### Work item
Please restate, word for word, the lines below that begin at the one with "96: (935, 561, 0.59)" and end at the one with "114: (587, 195, 0.68)". Leave out all other lines.

Saved data entries:
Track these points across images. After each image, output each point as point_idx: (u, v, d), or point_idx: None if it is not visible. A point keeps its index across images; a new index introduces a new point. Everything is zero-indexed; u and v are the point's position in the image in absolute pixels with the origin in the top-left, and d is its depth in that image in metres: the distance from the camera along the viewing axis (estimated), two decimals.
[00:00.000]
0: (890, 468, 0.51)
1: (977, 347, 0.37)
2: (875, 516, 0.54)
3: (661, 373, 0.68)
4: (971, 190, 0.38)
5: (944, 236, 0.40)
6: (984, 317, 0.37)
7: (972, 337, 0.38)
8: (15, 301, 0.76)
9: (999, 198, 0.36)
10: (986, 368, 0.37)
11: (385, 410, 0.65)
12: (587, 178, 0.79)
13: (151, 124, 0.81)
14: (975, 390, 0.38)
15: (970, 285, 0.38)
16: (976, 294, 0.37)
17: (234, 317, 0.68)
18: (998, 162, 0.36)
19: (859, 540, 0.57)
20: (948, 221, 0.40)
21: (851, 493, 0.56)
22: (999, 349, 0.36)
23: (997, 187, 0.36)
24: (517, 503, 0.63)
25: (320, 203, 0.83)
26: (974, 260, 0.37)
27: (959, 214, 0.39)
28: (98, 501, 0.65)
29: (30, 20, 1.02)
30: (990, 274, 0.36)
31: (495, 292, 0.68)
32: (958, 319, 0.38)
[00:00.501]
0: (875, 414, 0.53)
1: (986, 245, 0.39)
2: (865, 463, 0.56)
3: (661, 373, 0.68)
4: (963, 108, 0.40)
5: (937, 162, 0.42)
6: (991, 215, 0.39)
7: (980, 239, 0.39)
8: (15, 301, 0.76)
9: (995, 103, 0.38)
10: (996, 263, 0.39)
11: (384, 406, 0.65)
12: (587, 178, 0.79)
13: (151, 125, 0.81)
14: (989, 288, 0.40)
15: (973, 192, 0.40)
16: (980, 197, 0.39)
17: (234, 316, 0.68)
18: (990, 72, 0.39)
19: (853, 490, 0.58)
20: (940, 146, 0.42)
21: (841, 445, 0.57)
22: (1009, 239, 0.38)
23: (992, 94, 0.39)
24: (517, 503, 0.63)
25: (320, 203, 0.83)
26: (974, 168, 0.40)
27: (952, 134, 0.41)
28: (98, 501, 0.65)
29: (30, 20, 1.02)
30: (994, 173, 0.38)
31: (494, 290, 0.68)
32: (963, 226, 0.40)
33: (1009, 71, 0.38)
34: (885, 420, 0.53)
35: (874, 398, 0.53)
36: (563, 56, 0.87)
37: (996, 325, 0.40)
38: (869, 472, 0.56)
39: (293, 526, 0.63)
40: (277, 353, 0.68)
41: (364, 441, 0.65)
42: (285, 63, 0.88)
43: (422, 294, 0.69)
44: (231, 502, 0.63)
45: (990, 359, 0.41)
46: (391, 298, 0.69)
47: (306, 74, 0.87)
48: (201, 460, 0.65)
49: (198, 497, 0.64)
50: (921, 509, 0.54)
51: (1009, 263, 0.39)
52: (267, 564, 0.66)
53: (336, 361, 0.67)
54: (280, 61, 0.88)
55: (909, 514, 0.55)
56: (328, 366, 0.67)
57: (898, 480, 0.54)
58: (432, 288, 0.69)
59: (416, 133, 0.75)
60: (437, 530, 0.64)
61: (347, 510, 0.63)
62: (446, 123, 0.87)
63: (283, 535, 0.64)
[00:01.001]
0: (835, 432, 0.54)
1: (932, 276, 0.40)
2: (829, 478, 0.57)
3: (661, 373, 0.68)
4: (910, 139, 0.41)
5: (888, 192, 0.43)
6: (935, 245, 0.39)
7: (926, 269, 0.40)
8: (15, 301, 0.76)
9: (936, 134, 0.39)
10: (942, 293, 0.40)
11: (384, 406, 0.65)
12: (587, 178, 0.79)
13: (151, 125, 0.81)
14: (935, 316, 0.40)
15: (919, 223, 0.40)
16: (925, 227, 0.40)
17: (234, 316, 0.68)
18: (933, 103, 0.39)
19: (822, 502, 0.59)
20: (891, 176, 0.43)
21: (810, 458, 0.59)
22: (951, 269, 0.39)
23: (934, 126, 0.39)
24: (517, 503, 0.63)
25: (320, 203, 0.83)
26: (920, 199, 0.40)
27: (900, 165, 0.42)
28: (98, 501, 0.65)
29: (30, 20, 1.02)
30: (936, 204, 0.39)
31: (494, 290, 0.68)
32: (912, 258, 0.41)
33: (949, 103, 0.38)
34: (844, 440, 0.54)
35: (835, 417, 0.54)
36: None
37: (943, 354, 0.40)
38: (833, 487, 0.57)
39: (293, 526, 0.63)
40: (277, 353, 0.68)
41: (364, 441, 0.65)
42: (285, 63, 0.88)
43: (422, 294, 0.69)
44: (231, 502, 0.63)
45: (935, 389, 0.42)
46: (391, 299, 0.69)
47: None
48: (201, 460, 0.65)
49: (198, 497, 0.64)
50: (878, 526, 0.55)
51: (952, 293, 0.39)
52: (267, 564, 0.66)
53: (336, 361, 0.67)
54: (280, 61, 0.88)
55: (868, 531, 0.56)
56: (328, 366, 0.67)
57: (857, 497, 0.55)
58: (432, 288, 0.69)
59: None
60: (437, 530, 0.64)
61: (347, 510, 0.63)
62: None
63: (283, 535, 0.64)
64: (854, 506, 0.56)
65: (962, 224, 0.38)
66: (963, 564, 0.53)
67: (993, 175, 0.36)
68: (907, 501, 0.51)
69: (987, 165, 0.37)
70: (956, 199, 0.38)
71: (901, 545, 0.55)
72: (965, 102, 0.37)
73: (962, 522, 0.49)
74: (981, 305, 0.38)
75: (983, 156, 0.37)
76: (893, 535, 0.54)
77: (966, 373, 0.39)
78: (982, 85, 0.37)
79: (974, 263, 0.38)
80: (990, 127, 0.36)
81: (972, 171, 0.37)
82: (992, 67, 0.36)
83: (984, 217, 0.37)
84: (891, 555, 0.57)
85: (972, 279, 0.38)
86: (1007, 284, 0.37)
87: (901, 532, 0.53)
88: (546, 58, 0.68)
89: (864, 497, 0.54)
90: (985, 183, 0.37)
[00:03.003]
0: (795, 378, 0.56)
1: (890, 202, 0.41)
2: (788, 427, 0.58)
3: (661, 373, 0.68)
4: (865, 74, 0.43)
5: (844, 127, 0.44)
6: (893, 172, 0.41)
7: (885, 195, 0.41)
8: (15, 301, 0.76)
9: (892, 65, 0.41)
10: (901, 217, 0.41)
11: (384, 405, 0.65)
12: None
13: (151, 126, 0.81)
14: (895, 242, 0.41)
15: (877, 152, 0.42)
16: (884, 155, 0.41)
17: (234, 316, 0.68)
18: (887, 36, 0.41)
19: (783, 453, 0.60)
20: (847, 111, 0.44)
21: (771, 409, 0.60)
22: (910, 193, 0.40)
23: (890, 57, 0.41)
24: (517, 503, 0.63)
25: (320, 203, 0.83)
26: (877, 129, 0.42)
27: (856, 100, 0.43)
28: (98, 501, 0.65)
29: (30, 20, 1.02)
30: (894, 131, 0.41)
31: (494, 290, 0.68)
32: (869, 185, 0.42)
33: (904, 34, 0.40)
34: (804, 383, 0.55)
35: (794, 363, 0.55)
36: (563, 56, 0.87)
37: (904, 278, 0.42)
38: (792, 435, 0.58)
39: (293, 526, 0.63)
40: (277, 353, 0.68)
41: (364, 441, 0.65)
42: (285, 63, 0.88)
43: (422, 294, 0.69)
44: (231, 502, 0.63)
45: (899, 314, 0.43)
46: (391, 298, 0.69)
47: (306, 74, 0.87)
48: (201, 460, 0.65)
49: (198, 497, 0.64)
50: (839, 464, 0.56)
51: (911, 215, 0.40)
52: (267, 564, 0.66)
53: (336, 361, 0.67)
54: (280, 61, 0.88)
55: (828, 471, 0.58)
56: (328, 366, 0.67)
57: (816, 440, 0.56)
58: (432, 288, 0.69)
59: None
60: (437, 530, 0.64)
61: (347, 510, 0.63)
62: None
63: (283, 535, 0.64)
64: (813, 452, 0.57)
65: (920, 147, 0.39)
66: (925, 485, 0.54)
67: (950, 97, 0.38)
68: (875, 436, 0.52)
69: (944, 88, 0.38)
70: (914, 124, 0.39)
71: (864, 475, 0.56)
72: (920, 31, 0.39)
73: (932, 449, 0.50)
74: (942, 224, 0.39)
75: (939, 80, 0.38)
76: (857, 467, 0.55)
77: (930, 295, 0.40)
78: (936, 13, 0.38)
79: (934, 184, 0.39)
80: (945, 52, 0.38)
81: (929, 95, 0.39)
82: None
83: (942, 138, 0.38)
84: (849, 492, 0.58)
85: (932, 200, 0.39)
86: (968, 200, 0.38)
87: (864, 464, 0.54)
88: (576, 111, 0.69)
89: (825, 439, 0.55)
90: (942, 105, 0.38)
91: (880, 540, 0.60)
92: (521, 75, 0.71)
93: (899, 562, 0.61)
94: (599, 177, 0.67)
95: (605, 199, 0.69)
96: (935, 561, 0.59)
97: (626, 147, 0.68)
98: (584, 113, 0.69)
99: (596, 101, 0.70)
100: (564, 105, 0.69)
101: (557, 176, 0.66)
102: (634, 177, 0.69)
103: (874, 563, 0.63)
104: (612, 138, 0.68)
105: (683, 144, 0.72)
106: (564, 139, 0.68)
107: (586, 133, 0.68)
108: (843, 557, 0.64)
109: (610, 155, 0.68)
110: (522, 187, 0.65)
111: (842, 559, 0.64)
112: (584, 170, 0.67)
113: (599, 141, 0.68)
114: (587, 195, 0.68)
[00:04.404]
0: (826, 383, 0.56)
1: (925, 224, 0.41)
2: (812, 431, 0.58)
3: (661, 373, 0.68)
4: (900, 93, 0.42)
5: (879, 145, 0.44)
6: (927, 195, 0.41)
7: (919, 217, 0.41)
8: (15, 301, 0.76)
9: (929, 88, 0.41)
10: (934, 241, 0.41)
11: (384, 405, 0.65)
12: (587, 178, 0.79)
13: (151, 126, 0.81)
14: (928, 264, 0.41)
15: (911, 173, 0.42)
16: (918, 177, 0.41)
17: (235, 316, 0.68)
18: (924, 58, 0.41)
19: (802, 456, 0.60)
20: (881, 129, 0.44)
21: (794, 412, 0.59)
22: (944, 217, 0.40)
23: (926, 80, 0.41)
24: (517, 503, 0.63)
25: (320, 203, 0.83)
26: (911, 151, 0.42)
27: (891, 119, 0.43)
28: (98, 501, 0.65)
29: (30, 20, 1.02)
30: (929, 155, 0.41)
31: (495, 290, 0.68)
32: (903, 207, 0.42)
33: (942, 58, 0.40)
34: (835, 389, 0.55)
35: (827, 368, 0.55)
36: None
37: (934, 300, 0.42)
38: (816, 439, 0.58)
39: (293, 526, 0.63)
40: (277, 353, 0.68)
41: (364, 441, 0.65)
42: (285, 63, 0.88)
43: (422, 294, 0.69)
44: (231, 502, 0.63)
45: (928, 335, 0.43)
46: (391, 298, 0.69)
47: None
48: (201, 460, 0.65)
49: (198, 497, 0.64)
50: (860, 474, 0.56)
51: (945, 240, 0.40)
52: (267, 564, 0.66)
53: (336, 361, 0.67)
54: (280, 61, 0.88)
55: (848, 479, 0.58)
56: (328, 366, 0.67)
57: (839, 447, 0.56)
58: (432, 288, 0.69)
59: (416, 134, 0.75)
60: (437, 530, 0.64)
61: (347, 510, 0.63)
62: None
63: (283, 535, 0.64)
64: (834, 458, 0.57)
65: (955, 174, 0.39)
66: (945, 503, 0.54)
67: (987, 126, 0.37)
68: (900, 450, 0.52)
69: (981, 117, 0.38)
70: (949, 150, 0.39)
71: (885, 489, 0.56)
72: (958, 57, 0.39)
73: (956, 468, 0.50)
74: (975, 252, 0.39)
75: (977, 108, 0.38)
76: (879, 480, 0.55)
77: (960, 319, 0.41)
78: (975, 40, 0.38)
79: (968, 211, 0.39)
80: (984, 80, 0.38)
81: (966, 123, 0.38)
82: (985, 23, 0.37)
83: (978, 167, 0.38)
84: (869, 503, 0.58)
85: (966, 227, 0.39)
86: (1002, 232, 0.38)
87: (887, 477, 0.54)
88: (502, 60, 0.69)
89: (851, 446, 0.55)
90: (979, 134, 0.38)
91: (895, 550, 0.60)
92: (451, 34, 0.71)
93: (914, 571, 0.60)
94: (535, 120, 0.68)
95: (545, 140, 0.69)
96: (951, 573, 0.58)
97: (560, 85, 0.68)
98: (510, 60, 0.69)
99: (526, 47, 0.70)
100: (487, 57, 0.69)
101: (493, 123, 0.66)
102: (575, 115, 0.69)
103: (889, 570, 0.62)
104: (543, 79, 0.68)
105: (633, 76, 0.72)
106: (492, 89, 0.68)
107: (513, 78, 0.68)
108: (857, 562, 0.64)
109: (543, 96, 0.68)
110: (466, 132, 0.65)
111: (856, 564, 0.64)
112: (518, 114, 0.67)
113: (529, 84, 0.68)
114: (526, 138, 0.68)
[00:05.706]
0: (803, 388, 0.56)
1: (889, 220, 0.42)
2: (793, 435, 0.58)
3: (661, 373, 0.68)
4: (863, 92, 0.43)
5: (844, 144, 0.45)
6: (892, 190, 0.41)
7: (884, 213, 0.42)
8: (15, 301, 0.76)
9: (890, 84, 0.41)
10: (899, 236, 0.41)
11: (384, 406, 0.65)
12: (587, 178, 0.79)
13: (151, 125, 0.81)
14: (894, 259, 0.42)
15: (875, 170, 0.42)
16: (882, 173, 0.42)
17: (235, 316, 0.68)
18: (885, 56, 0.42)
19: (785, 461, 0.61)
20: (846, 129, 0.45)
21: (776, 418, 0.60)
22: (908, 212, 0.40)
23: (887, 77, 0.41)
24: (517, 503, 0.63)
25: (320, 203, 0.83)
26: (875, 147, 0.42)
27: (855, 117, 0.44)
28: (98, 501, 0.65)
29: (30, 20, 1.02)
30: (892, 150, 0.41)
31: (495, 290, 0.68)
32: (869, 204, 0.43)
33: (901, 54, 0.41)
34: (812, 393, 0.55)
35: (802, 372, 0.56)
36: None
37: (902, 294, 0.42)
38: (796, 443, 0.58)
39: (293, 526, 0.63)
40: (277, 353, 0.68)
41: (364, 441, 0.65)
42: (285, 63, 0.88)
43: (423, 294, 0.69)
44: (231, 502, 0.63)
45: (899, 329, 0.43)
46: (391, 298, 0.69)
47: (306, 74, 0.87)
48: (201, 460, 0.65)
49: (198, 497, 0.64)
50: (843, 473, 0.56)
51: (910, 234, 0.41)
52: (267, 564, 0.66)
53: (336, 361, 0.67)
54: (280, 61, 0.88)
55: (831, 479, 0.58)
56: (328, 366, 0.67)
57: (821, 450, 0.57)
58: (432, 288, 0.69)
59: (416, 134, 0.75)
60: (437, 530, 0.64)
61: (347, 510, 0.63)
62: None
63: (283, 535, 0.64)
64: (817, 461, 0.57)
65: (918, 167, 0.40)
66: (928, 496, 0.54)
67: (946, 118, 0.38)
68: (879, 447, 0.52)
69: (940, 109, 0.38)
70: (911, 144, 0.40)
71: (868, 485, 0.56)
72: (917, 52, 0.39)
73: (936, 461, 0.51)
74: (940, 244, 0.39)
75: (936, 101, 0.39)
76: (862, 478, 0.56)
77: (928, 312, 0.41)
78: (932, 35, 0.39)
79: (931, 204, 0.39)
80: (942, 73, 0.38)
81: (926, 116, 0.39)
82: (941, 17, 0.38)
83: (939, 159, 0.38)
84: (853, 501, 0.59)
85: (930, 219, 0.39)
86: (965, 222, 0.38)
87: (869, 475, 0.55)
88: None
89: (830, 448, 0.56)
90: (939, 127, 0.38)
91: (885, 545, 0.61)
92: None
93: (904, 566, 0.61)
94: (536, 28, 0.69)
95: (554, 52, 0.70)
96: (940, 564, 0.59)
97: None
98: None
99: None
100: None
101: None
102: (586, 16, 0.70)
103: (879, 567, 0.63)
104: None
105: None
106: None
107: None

### Response area
96: (935, 561, 0.59)
97: (626, 147, 0.68)
98: (584, 113, 0.69)
99: (596, 101, 0.70)
100: (564, 105, 0.69)
101: (557, 176, 0.66)
102: (634, 177, 0.69)
103: (874, 563, 0.63)
104: (612, 138, 0.68)
105: (683, 144, 0.72)
106: (564, 139, 0.68)
107: (586, 133, 0.68)
108: (843, 557, 0.64)
109: (610, 155, 0.68)
110: (522, 187, 0.65)
111: (842, 559, 0.64)
112: (584, 170, 0.67)
113: (599, 141, 0.68)
114: (587, 195, 0.68)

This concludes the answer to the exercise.